Tracks (Spuren) von John Curran. Australien, 2013. Mia Wasikowska, Adam Driver, Roly Mintuma, Robert Coleby, Rainer Bock, John Flaus, Tim Rogers

   1977 macht sich Robyn Davidson nach jahrelanger Vorbereitungszeit (unter anderem Jobben auf einer Kamelfarm, um zu lernen, wie man mit den Viechern umgehen muss) auf den Weg, mit vier Kamelen und einem Hund von Alice Springs bis zum indischen Ozean zu gehen. Finanziert wird das Unternehmen zum Teil von National Geographic, weswegen sie die gelegentliche Präsenz des Fotografen Rick Smolan dulden muss. Nach neun Monaten und 2700 Kilometern durch weitgehend menschenleere, ausgedörrte Wüste hat sie ihren Weg tatsächlich gefunden (und zwischendurch lediglich ihren Hund durch Gift verloren), und sowohl sie als auch Rick werden die künstlerischen Ergebnisse dieser Reise in verschiedener Form veröffentlichen.

   Die Motivation für dieses spektakuläre Abenteuer erschließt sich erst nach und nach – im Off erzählt Robyn selbst, sie habe schon immer ihrem Vater nacheifern wollen, der selbst einst die Kalahari durchwanderte, sie sei menschenmüde gewesen und habe allein sein wollen. Immer wieder einfließende Rückblenden deuten eine schwierige, vom frühen Verlust der Mutter überschattete Kindheit an, die aus Robyn offenbar ein ebenso unabhängiges wie eigenwilliges Mädchen machte. Die sprichwörtliche „Reise zu sich selbst“ spielt also sicherlich auch eine Rolle, ebenso wie die Reise zu den Ursprüngen des Landes, seiner Kultur, seinen Einwohnern. Robyn trifft Aborigines, die letzten versprengt lebenden Farmer, Einsiedler, erwehrt sich brünftig schäumender Wildkamele, zudringlicher Journalisten und Schaulustiger, schafft es zwischendurch aber auch, mit sich und der Welt allein zu sein, wie sie es vorhatte.
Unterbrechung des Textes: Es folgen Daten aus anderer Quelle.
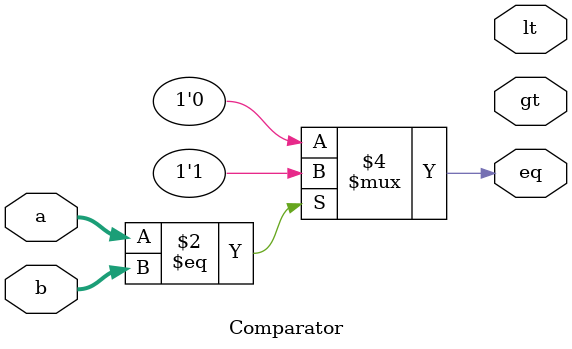
<source format=v>
`timescale 1ns / 1ps
`default_nettype none



module Comparator  #(parameter n=8) (
    input wire [n-1:0] a,
	input wire [n-1:0] b, 
    output reg eq, 
    output reg lt, 
    output reg gt   ); 
  
    
    always @ (a,b)
    begin      
       if (a == b)
       begin     
          eq = 1;
       end

       else
       begin     
          eq = 0;
       end  
    end 

endmodule

`default_nettype wire

</source>
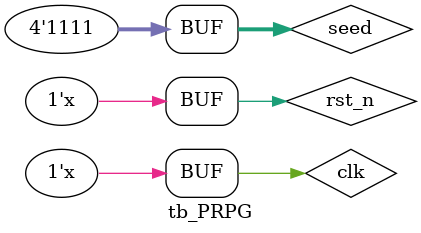
<source format=v>
`timescale 1ns / 1ps


module tb_PRPG; //Å×½ºÆ®º¥Ä¡ ¼±¾ð

reg clk, rst_n; // 1bit input
reg [0:n-1] seed; //°¡Àå Ã³À½ ÃÊ±â°ª
wire [0:n-1] qout; //shift register·Î »ý¼ºµÇ´Â °ª
wire sequence; //»ý¼ºµÈ bit sequence
wire [0:n-1] count; //bit sequence¿¡¼­ 1ÀÇ °³¼ö count
wire [0:n-1] num; //´ÙÀ½ clk cycle¿¡¼­ ³ªÅ¸³»±â À§ÇÑ 1ÀÇ °³¼ö
wire valid; //valid ½ÅÈ£

parameter n = 4; //bit ¼ö¿¡ ¸Â°Ô ÄÚµå°¡ µ¿ÀÛÇÏµµ·Ï ÆÄ¶ó¹ÌÅÍ ¼³Á¤

initial begin //ÃÊ±â°ª ¼±¾ð
    seed = {n{1'b1}}; //¸ðµç bit°¡ 1·Î Ã¤¿öÁø seed
    clk = 1'b1;
    rst_n = 1'b0; //rst_nÀ» ÅëÇØ °ª ÃÊ±âÈ­
    #5 rst_n = 1'b1;
end

always #5 clk <= ~clk; // 5ns¸¶´Ù clk °ª ¹ÝÀü
always #200 rst_n <= ~rst_n; //50ns¸¶´Ù rst_n °ª ¹ÝÀü

//PRPG ¸ðµâ¿¡ °ªÀ» Àü´ÞÇÏ¿© ½Ã¹Ä·¹ÀÌ¼Ç
PRPG prpg(clk, rst_n, seed, qout, sequence, count, num, valid);

endmodule

</source>
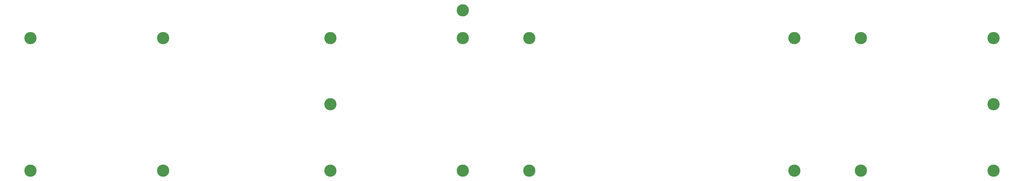
<source format=gbr>
G04 #@! TF.GenerationSoftware,KiCad,Pcbnew,(5.1.2-1)-1*
G04 #@! TF.CreationDate,2020-05-15T21:10:32-05:00*
G04 #@! TF.ProjectId,therick64BASP_bottom_plate,74686572-6963-46b3-9634-424153505f62,rev?*
G04 #@! TF.SameCoordinates,Original*
G04 #@! TF.FileFunction,Copper,L1,Top*
G04 #@! TF.FilePolarity,Positive*
%FSLAX46Y46*%
G04 Gerber Fmt 4.6, Leading zero omitted, Abs format (unit mm)*
G04 Created by KiCad (PCBNEW (5.1.2-1)-1) date 2020-05-15 21:10:32*
%MOMM*%
%LPD*%
G04 APERTURE LIST*
%ADD10C,3.500000*%
G04 APERTURE END LIST*
D10*
X202907300Y-51680000D03*
X354920000Y-97660000D03*
X354920000Y-59660000D03*
X297920000Y-97660000D03*
X297920000Y-59660000D03*
X221920000Y-97660000D03*
X221920000Y-59660000D03*
X164920000Y-59660000D03*
X164920000Y-97660000D03*
X117040000Y-59660000D03*
X117040000Y-97660000D03*
X79040000Y-97660000D03*
X79040000Y-59660000D03*
X354920000Y-78660000D03*
X316920000Y-97660000D03*
X316920000Y-59660000D03*
X202920000Y-97660000D03*
X202920000Y-59675000D03*
X164920000Y-78660000D03*
M02*

</source>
Insgesamt bleibt sie trotz zwei Stunden andauernder Präsenz ein Mensch für sich, der nicht gleich jeden Beweggrund, jedes Gefühl preisgibt, und innerhalb der Geschichte scheint dies ziemlich schlüssig und konsequent zu sein.

   In atemberaubenden Bildern, in angemessen ruhigem, kontemplativem Rhythmus wird Robyn auf ihrem Weg begleitet, ihrem Weg durch ein Land, das unserer europäischen Vorstellungswelt so fern ist wie der Mond, gewaltig, unermesslich, berauschend schön und auch erschreckend lebensfeindlich, und so fremd wie dieses Land sind auch zumeist die Leute, die es bewohnen, sowohl diejenigen, die es bereits seit vielen tausend Jahren bewohnen als auch die, die es sich später mehr oder weniger gewaltsam angeeignet und zu „kultivieren“ versucht haben. Ohne konkrete politische Statements abzugeben entwirft der Film aus der Perspektive der kritischen, ethnologisch interessierten und engagierten Robyn ein zwar beiläufiges aber dennoch aussagekräftiges Bild von Land und Leuten, sodass die Reise durchaus kein bloßer Egotrip geworden ist, sondern sich ebenso gut wie ein Porträt dieses Teils von Australien erleben lassen könnte. Und natürlich faszinierende Einblicke gibt in eine Lebensweise, die sich ganz den gegebenen Umständen anpassen musste, beispielsweise wenn es um den Import von Kamelen geht, die als Transportmittel zwar längst durch LKW und Flugzeuge ersetzt wurden, aber in großen, regelrecht anarchistischen Wildherden weiterhin die Halbwüsten bevölkern und die Robyn hier als perfekte Lastenträger dienen, ohne die sie völlig verloren wäre. Ebenso wie sie auf die Hilfe von Eddie angewiesen ist, der sie als Ältester durch ein Gebiet mit vielen heiligen Plätzen führt, das sie als Frau sonst nicht betreten dürfte, was wiederum einen Umweg von mehreren hundert Kilometern bedeutet hätte.

 

   Abgesehen von der faszinierenden Optik ist auf jeden Fall Mia Wasikowska hervorzuheben, die eine sehr eindrucksvolle Robyn Davidson verkörpert, charismatisch und zugleich unzugänglich, und die den Film tatsächlich sehr souverän trägt, denn es gibt fast keine längere Szene ohne sie. Solch einen Film braucht man einfach mal zwischendurch, eine Meditation mit langem Atem, einen Exkurs auf einen ganz anderen Planeten, und dann kann man es auch wieder mit dem schmuddeligen Bielefelder Karfreitag aufnehmen… (18.4.)